Pas de duel pour la présidence départementale de les Républicains : Estrosi renonce , Ciotti seul candidat

L'annonce "officiel" de son renoncement à concourir à la présidence départementale de Les Républicains n'est que la confirmation de ce qu'on savait depuis quelques temps. Cet acte n'est également que la suite logique du désengagement du maire de Nice de la ligne politique du parti, représentée par la présidence nationale de Laurent Wauquiez et de son fidèle relais local Eric Ciotti . Celui-ci avait en ligne de mire de se positionner en numéro 1 du département : il va y réussir sans besoin d' empoigner les armes avec son rival qui lui laisse volontiers cette coquille vide ( a-t-on jamais entendu parler d'une réunion ou délibération du parti dans les dernières années, quel qu'il soit le sujet ?). A la charge du futur nouveau président de relancer la débat interne , sauf s'il ne veut en faire qu'un outil pour ses ambitions personnelles, locales ou nationales. On verra bien.

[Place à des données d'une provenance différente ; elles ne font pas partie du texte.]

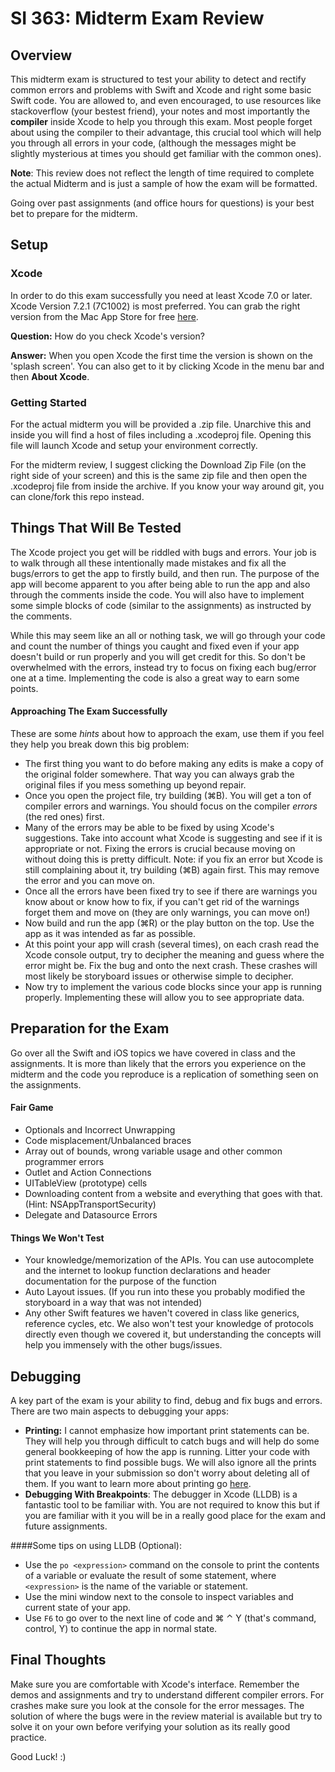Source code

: # SI 363: Midterm Exam Review

## Overview

This midterm exam is structured to test your ability to detect and rectify common errors and problems with Swift and Xcode and right some basic Swift code. You are allowed to, and even encouraged, to use resources like stackoverflow (your bestest friend), your notes and most importantly the **compiler** inside Xcode to help you through this exam. Most people forget about using the compiler to their advantage, this crucial tool which will help you through all errors in your code, (although the messages might be slightly mysterious at times you should get familiar with the common ones).

**Note**: This review does not reflect the length of time required to complete the actual Midterm and is just a sample of how the exam will be formatted.

Going over past assignments (and office hours for questions) is your best bet to prepare for the midterm.

## Setup


### Xcode
In order to do this exam successfully you need at least Xcode 7.0 or later. Xcode Version 7.2.1 (7C1002) is most preferred. You can grab the right version from the Mac App Store for free [here](https://itunes.apple.com/us/app/xcode/id497799835?ls=1&mt=12). 

**Question:** How do you check Xcode's version?

**Answer:** When you open Xcode the first time the version is shown on the 'splash screen'. You can also get to it by clicking Xcode in the menu bar and then **About Xcode**.

### Getting Started

For the actual midterm you will be provided a .zip file. Unarchive this and inside you will find a host of files including a .xcodeproj file. Opening this file will launch Xcode and setup your environment correctly. 

For the midterm review, I suggest clicking the Download Zip File (on the right side of your screen) and this is the same zip file and then open the .xcodeproj file from inside the archive. If you know your way around git, you can clone/fork this repo instead.

## Things That Will Be Tested
The Xcode project you get will be riddled with bugs and errors. Your job is to walk through all these intentionally made mistakes and fix all the bugs/errors to get the app to firstly build, and then run. The purpose of the app will become apparent to you after being able to run the app and also through the comments inside the code. You will also have to implement some simple blocks of code (similar to the assignments) as instructed by the comments. 

While this may seem like an all or nothing task, we will go through your code and count the number of things you caught and fixed even if your app doesn't build or run properly and you will get credit for this. So don't be overwhelmed with the errors, instead try to focus on fixing each bug/error one at a time. Implementing the code is also a great way to earn some points.

#### Approaching The Exam Successfully
These are some *hints* about how to approach the exam, use them if you feel they help you break down this big problem:
- The first thing you want to do before making any edits is make a copy of the original folder somewhere. That way you can always grab the original files if you mess something up beyond repair. 
- Once you open the project file, try building (⌘B). You will get a ton of compiler errors and warnings. You should focus on the compiler *errors* (the red ones) first.
- Many of the errors may be able to be fixed by using Xcode's suggestions. Take into account what Xcode is suggesting and see if it is appropriate or not. Fixing the errors is crucial because moving on without doing this is pretty difficult. Note: if you fix an error but Xcode is still complaining about it, try building (⌘B) again first. This may remove the error and you can move on.
- Once all the errors have been fixed try to see if there are warnings you know about or know how to fix, if you can't get rid of the warnings forget them and move on (they are only warnings, you can move on!)
- Now build and run the app (⌘R) or the play button on the top. Use the app as it was intended as far as possible.
- At this point your app will crash (several times), on each crash read the Xcode console output, try to decipher the meaning and guess where the error might be. Fix the bug and onto the next crash. These crashes will most likely be storyboard issues or otherwise simple to decipher.
- Now try to implement the various code blocks since your app is running properly. Implementing these will allow you to see appropriate data.

## Preparation for the Exam

Go over all the Swift and iOS topics we have covered in class and the assignments. It is more than likely that the errors you experience on the midterm and the code you reproduce is a replication of something seen on the assignments.

#### Fair Game
- Optionals and Incorrect Unwrapping
- Code misplacement/Unbalanced braces
- Array out of bounds, wrong variable usage and other common programmer errors
- Outlet and Action Connections
- UITableView (prototype) cells
- Downloading content from a website and everything that goes with that. (Hint: NSAppTransportSecurity)
- Delegate and Datasource Errors

#### Things We Won't Test
- Your knowledge/memorization of the APIs. You can use autocomplete and the internet to lookup function declarations and header documentation for the purpose of the function
- Auto Layout issues. (If you run into these you probably modified the storyboard in a way that was not intended)
- Any other Swift features we haven't covered in class like generics, reference cycles, etc. We also won't test your knowledge of protocols directly even though we covered it, but understanding the concepts will help you immensely with the other bugs/issues.

## Debugging

A key part of the exam is your ability to find, debug and fix bugs and errors.
There are two main aspects to debugging your apps:
- **Printing:** I cannot emphasize how important print statements can be. They will help you through difficult to catch bugs and will help do some general bookkeeping of how the app is running. Litter your code with print statements to find possible bugs. We will also ignore all the prints that you leave in your submission so don't worry about deleting all of them. If you want to learn more about printing go [here](https://developer.apple.com/library/ios/documentation/Swift/Reference/Swift_StandardLibrary_Functions/index.html#//apple_ref/swift/func/s:FSs5printFTGSaP__9separatorSS10terminatorSS_T_).
- **Debugging With Breakpoints**: The debugger in Xcode (LLDB) is a fantastic tool to be familiar with. You are not required to know this but if you are familiar with it you will be in a really good place for the exam and future assignments. 

####Some tips on using LLDB (Optional):
- Use the `po <expression>` command on the console to print the contents of a variable or evaluate the result of some statement, where `<expression>` is the name of the variable or statement.
- Use the mini window next to the console to inspect variables and current state of your app.
- Use `F6` to go over to the next line of code and ⌘ ⌃ Y (that's command, control, Y) to continue the app in normal state.

## Final Thoughts
Make sure you are comfortable with Xcode's interface. Remember the demos and assignments and try to understand different compiler errors. For crashes make sure you look at the console
for the error messages. 
The solution of where the bugs were in the review material is available but try to solve it on your own before verifying your solution as its really good practice.

Good Luck!  :)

La motivation de Christian Estrosi se veut logique : "Si j’ai fait le choix, il y a un an, de ne pas participer à l’élection du président de notre mouvement (Laurent Wauquiez, ndlr), ce n’est pas pour me mêler aujourd’hui d’une élection ayant démarré sur des provocations et qui alimente des divisions auxquelles je n’entends pas participer".

Vrai ou pas vrai , Christian Estrosi ne se prêtera pas à la surenchère voulue par Eric Ciotti d’un débat sur sa fidélité à la ligne politique officielle du parti, ce qui lui aurait permis d’affirmer sa position orthodoxe en opposition à celui qu’il définit " le représentant officieux d’En Marche"

L’échange par voie de twitter des deux personnages montre bien la teneur du débat auquel on aurait assisté s’il avait pu avoir lieu.

"Je veux me consacrer aux débats d’idées, pas aux guerres de chefs", indique dans son courriel Christian Estrosi, qui a fondé son propre mouvement, La France Audacieuse, ajoutant ne pas "renoncer à soutenir" sa famille politique, "mais loin de la guerre de clochers".

Et de s’adresser indirectement à son rival : "je répète mon rejet du sectarisme, mon refus du clanisme et surtout la réaffirmation d’une ligne infranchissable avec tous ceux qui se rapprocheraient ou feraient preuve d’ambiguïté avec le Front national d’hier ou le Rassemblement national d’aujourd’hui".

"Je regrette que @cestrosi refuse le débat que je lui proposais", a aussitôt réagi Éric Ciotti sur Twitter : "C’est un acte de défiance vis-à-vis de sa famille politique et des militants, qui lui ont tout donné".

Aux manettes du parti, le député azuréen pourra imprimer sa ligne très droitière.

Un premier rendez-vous ce seront les élections européennes en mai 2019 : à cette occasion on verra bien quel sera le camp choisi par son parti et par lui-même : celui des progressistes pro-Europe ou le national-populiste de Orban et ses affidés ?

La fédération LR des Alpes-Maritimes est la troisième de France avec 7.000 adhérents en 2017, derrière Paris et les Hauts-de-Seine.

Christian Estrosi, qui présidait depuis 1998 la fédération locale de ce parti (RPR, UMP puis Les Républicains depuis 2016), après déjà une première présidence du comité départemental entre 1989 et 1993.